The Union home ministry has written to the President seeking approval to prosecute AAP leader and former Delhi minister Satyendar Jain in a money-laundering case linked to the excise case being investigated by the ED, sources said on Friday.
The sanction against the 60-year-old politician has been sought under Section 218 of the Bharatiya Nagarik Suraksha Sanhita.
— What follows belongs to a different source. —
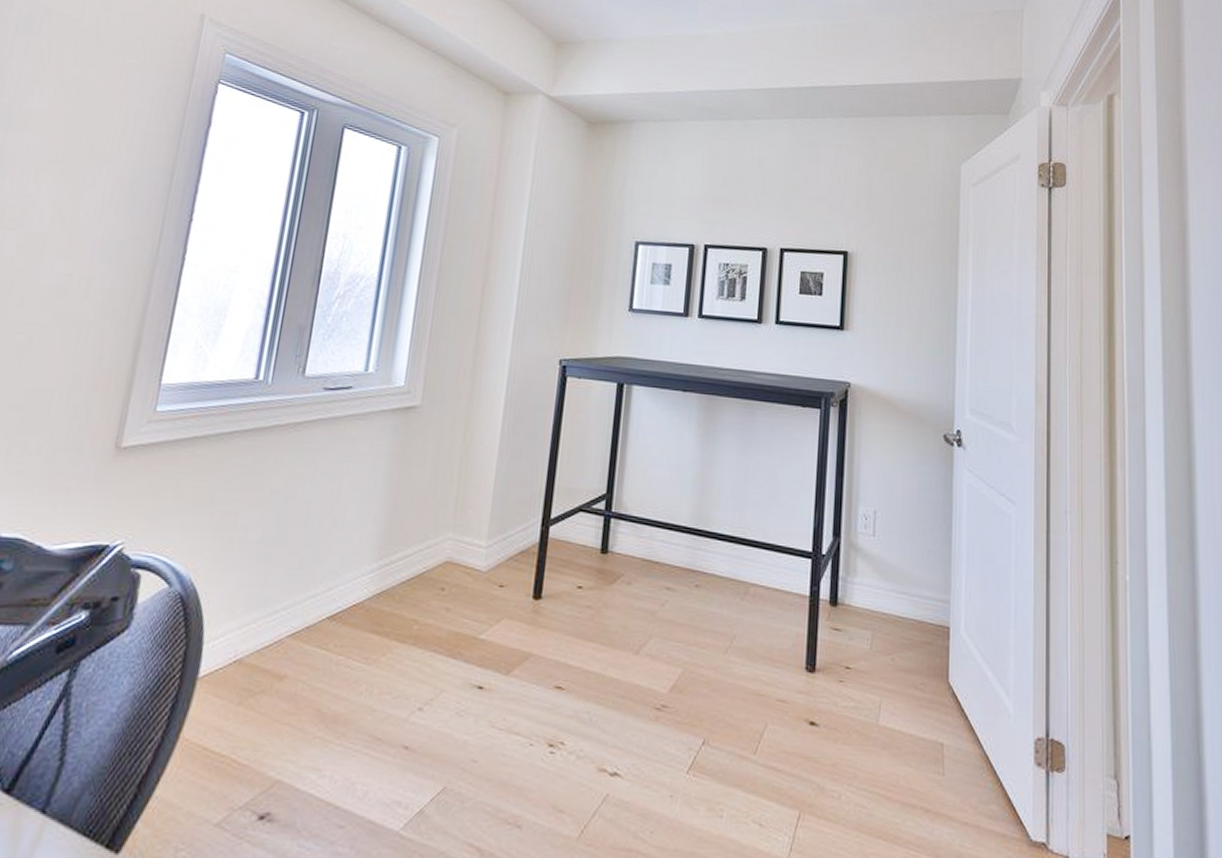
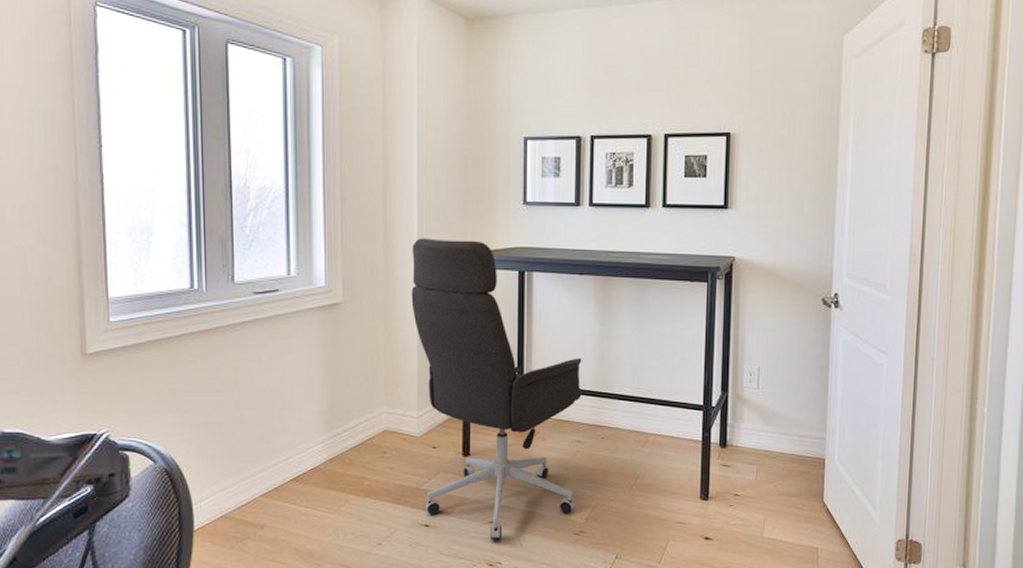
office chair: none [481,340,679,712] -> present [411,238,583,540]

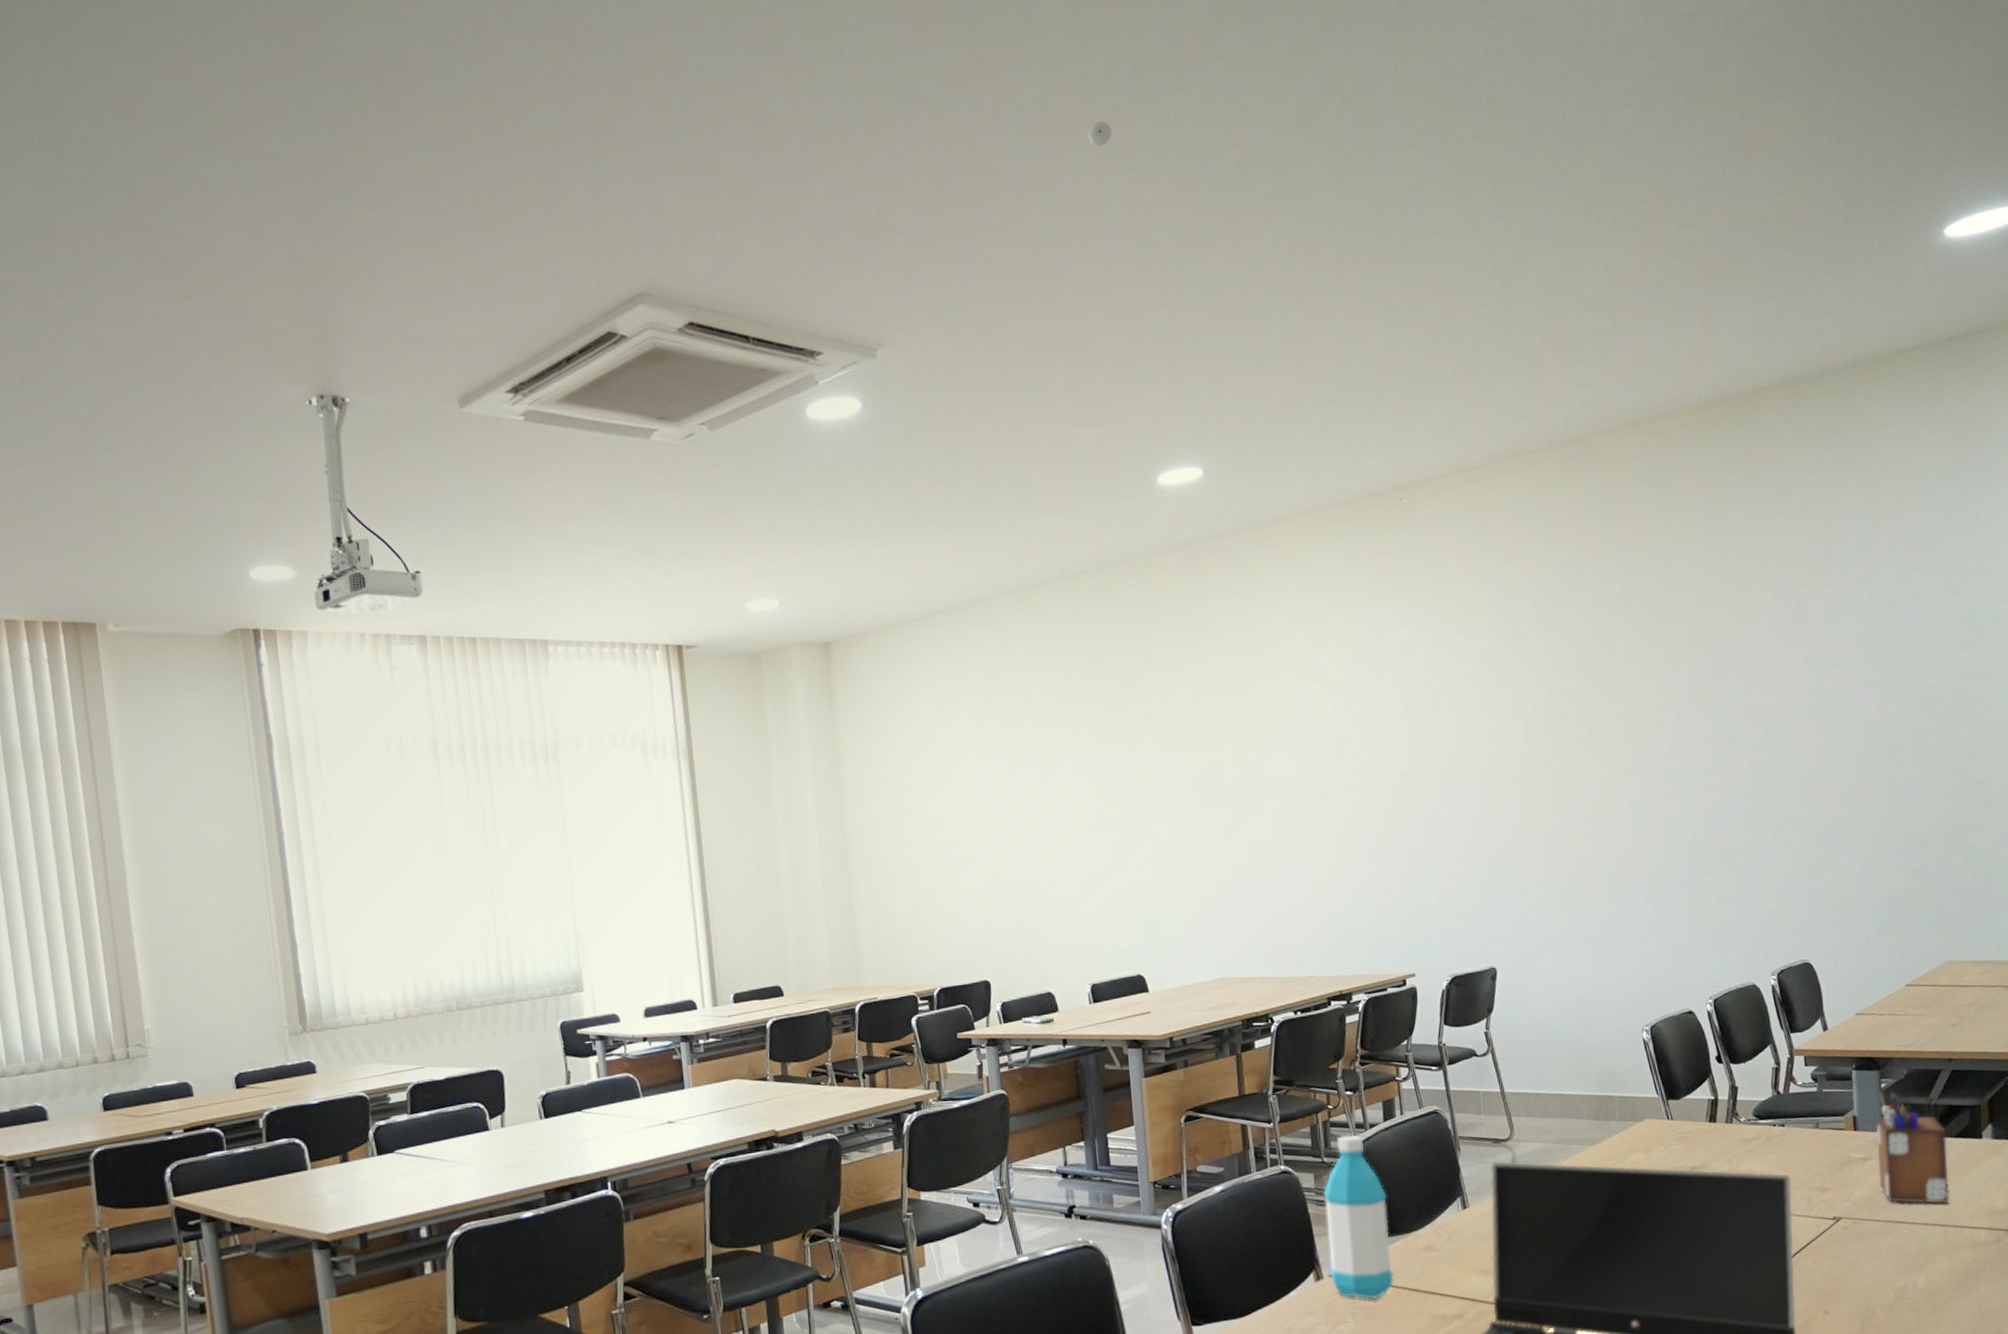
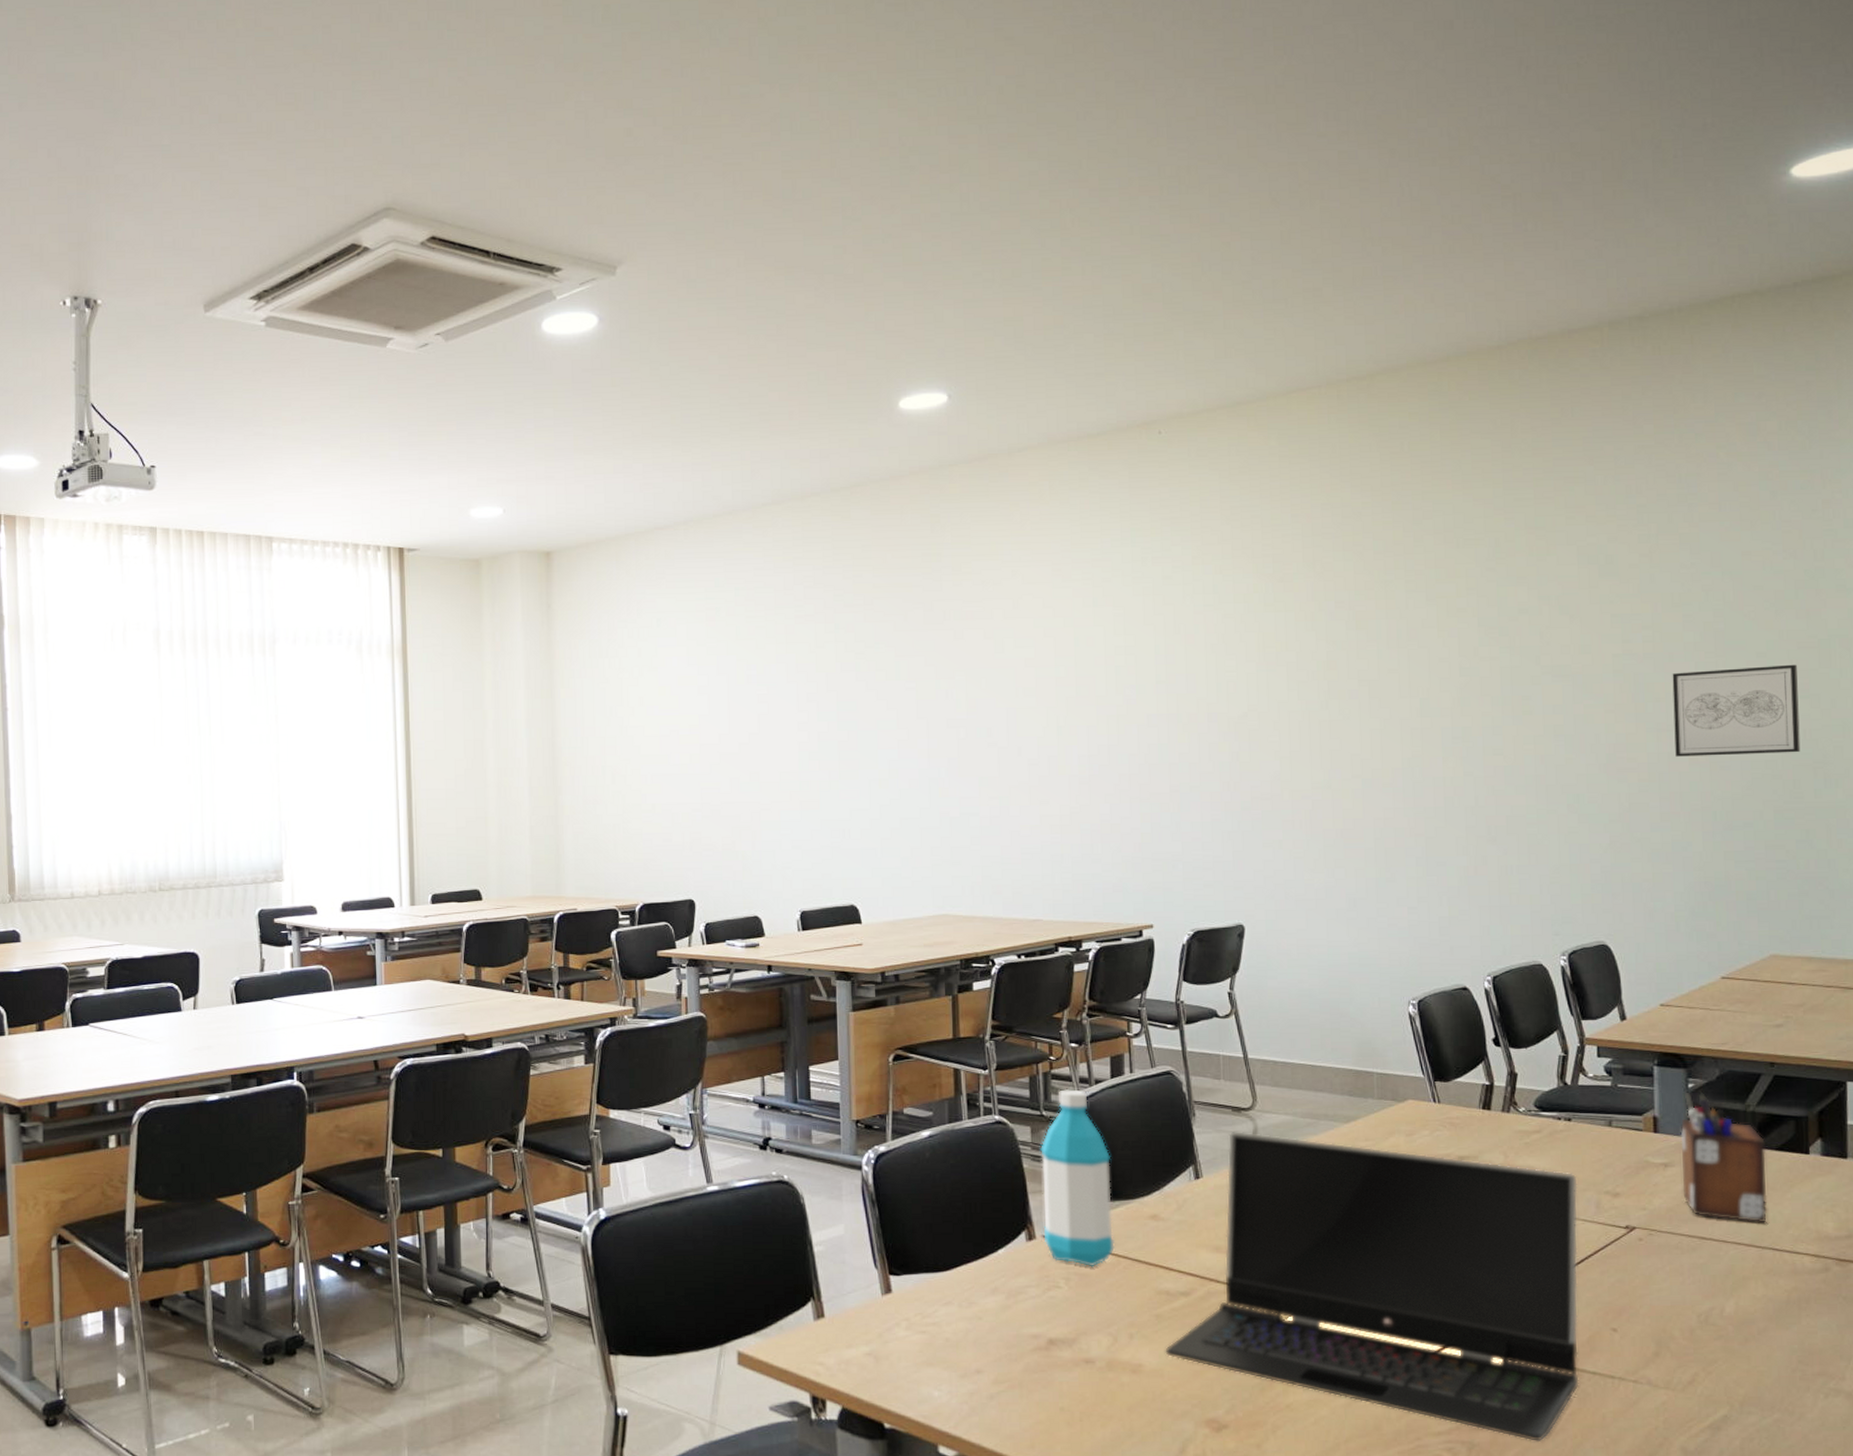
smoke detector: present [1088,121,1112,146] -> none [845,48,870,73]
wall art: none [1857,694,1966,785] -> present [1672,664,1801,757]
Under the BNSS, the President's permission is needed to prosecute public servants for offences committed during the discharge of official duties.
The ministry has requested the President to grant prosecution sanction for initiating legal proceedings against Jain, saying the ED investigation had revealed the presence of "adequate proof" against him.
The agency had earlier booked Jain in the case linked to alleged hawala dealings and arrested him in May 2022. Jain held the health, power and a few other portfolios when he was taken into ED custody.
He is currently out on bail and has been chargesheeted by the agency.
The money-laundering case stems from an August 2017 FIR filed against Jain and others by the CBI on charges of possession of assets disproportionate to their known sources of income.
The CBI had filed a chargesheet in December 2018 stating that the alleged disproportionate assets were to the tune of ₹1.47 crore, about 217 per cent more than Jain’s known sources of income during 2015-17.
The ED had earlier said its probe found that "during 2015-16, Satyendar Jain was a public servant and four companies (beneficially owned and controlled by him) received accommodation entries (hawala) to the tune of ₹4.81 crore from shell (bogus) companies against cash transferred to Calcutta-based entry operators through the hawala route”.
The agency has alleged that those amounts were utilised for direct purchase of agriculture land or for the repayment of loans taken for the purchase of agriculture land in and around Delhi.
AAP convenor and former Delhi chief minister Arvind Kejriwal had earlier defended Jain, saying he was a “hardcore honest and patriotic” person who was being framed in a “false case”.